··· Task inputs
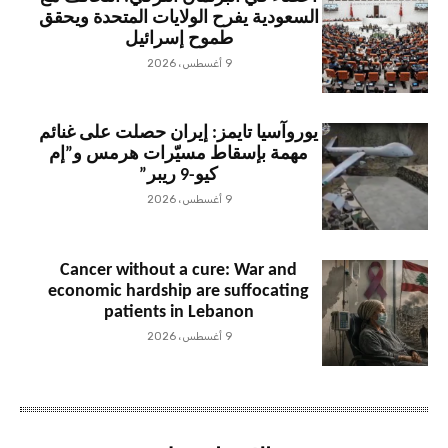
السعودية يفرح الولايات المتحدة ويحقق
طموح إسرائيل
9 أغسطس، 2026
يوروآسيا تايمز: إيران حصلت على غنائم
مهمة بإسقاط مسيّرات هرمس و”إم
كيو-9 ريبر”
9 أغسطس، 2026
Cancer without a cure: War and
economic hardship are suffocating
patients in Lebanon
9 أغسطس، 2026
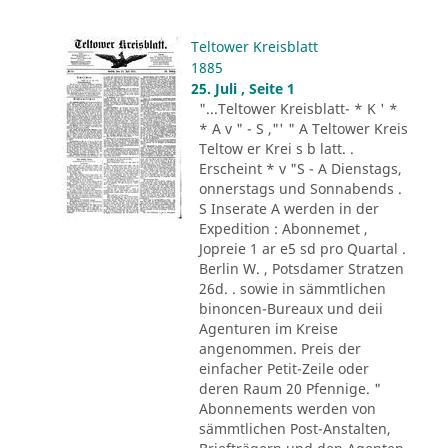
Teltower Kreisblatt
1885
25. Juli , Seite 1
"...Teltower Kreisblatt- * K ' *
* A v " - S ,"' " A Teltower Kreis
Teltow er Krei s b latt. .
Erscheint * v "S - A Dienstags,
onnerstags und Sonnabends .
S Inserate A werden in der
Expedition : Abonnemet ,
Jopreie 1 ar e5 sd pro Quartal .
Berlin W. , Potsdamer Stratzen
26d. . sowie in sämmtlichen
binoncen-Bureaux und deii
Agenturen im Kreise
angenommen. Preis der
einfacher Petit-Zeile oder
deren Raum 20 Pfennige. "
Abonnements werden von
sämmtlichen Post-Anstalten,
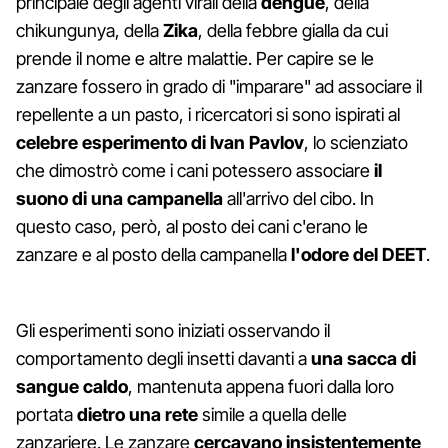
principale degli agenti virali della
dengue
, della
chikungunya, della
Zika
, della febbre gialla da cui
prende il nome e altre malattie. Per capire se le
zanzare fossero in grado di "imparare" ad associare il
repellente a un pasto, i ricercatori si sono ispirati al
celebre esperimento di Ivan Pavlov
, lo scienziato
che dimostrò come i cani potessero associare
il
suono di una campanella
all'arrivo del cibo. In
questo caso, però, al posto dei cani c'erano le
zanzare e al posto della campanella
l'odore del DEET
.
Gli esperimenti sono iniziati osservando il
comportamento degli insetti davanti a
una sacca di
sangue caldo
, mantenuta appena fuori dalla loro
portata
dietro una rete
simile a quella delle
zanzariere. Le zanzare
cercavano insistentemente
······
··· Task inputs
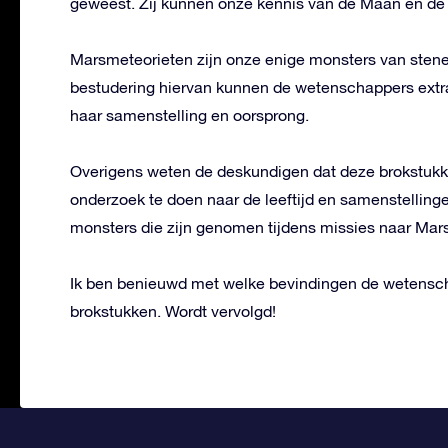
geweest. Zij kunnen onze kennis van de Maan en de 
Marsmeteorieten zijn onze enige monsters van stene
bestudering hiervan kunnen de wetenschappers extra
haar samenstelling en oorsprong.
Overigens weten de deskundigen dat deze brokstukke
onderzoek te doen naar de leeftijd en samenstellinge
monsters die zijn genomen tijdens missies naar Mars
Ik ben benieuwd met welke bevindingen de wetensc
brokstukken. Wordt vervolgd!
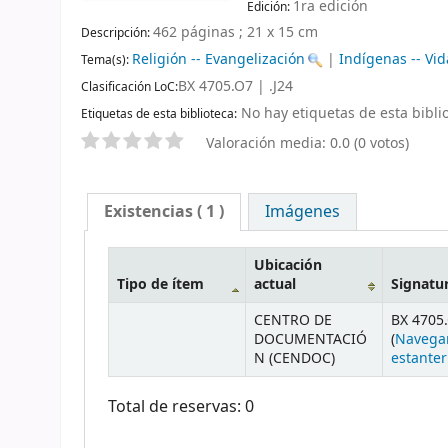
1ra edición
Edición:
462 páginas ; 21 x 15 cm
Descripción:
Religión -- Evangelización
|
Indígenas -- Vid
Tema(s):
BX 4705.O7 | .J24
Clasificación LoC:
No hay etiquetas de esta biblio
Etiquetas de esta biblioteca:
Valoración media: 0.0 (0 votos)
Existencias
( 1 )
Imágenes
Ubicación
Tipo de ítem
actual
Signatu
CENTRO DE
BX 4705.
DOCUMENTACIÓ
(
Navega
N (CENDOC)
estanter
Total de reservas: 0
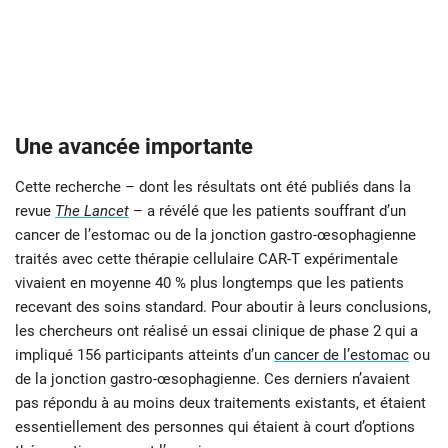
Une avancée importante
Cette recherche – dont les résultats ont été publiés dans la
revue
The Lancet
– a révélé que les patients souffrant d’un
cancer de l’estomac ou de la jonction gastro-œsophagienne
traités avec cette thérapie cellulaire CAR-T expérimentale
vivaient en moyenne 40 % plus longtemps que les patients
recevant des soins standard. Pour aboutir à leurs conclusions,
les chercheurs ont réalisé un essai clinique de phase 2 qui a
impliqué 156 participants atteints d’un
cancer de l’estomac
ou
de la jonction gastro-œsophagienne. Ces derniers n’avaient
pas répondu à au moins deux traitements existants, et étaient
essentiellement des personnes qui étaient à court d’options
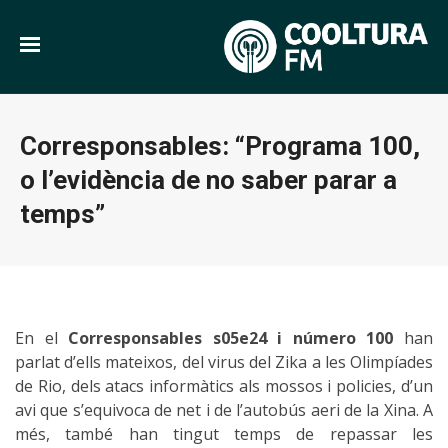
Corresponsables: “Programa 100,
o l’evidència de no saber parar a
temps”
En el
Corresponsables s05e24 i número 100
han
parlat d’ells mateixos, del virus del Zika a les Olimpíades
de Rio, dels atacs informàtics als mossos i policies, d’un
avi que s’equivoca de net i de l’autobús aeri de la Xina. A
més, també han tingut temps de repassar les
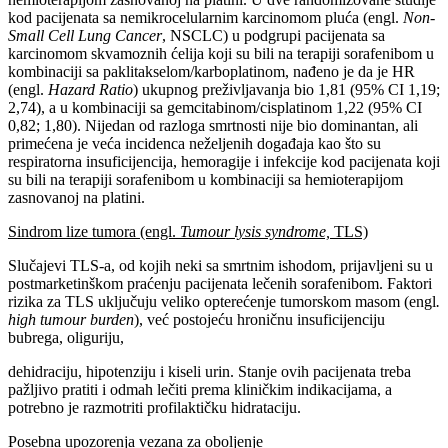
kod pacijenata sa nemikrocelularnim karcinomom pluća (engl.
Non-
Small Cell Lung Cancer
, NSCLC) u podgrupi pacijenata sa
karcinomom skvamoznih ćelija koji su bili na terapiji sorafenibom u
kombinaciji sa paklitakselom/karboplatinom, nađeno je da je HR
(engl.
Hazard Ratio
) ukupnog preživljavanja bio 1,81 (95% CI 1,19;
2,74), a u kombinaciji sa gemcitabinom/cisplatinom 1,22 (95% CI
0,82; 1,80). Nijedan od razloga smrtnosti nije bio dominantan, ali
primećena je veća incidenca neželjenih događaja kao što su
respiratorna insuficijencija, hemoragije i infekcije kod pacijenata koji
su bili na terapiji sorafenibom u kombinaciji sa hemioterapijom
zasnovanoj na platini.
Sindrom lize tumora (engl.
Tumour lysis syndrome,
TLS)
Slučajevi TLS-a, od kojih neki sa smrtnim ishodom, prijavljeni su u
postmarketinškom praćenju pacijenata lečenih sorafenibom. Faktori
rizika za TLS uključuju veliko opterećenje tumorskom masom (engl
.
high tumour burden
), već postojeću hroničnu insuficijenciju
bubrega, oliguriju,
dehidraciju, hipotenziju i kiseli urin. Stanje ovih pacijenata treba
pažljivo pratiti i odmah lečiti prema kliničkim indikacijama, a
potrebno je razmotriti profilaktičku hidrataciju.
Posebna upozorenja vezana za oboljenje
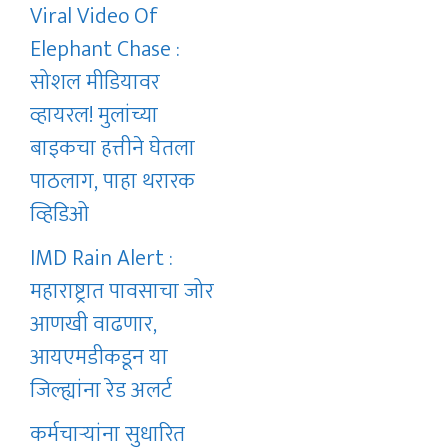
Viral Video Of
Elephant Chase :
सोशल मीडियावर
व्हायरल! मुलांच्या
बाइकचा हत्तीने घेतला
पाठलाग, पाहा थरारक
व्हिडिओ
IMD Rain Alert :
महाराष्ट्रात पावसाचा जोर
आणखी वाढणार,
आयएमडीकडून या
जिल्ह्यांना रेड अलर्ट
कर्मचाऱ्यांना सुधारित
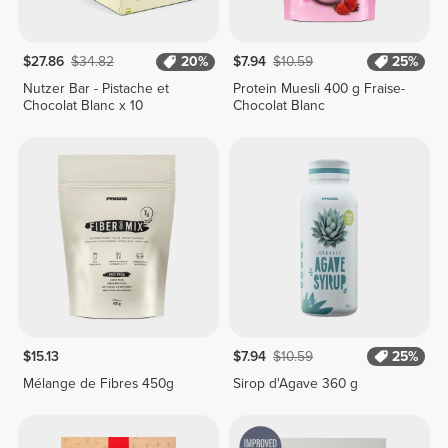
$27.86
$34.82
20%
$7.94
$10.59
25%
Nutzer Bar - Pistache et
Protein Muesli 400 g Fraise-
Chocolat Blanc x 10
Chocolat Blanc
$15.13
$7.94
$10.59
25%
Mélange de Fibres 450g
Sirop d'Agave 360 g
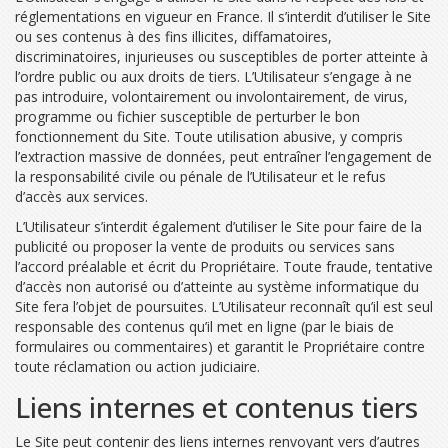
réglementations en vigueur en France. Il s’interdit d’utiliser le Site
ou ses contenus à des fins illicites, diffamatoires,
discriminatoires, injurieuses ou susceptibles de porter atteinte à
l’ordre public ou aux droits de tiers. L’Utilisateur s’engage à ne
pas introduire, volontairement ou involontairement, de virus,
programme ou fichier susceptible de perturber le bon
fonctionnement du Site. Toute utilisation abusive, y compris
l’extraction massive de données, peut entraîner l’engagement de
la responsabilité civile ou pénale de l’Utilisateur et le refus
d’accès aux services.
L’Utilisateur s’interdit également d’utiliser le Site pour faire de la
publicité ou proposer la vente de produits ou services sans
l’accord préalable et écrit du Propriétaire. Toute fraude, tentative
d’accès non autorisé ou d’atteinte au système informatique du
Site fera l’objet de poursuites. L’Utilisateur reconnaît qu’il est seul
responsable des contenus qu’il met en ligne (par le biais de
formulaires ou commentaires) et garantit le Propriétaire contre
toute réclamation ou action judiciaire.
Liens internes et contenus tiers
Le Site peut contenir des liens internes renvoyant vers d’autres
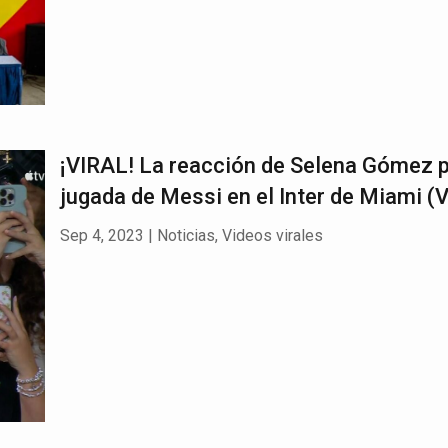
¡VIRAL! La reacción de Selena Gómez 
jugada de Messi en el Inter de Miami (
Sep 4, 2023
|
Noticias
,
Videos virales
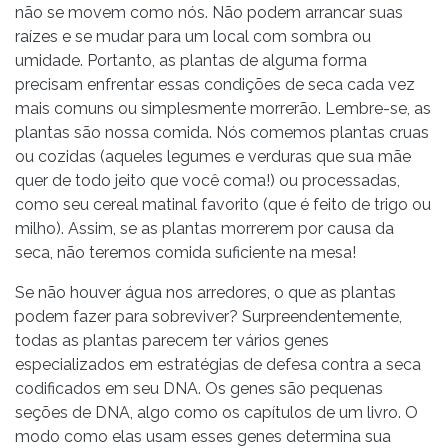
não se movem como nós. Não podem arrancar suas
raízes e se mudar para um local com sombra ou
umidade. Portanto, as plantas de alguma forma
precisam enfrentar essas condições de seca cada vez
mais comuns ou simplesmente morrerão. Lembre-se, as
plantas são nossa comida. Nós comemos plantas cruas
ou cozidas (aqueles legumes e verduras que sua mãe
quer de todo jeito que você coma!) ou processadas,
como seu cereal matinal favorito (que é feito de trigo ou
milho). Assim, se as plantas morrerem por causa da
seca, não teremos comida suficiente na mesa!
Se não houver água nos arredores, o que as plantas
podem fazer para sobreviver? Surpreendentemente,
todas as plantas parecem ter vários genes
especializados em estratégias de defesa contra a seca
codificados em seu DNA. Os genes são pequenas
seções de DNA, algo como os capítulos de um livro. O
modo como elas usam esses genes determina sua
······
▶ **Task to complete**
Your answer should consist of the lines above that hold the word "Propriétaire".

▶ **Result of the task**
l’accord préalable et écrit du Propriétaire. Toute fraude, tentative
formulaires ou commentaires) et garantit le Propriétaire contre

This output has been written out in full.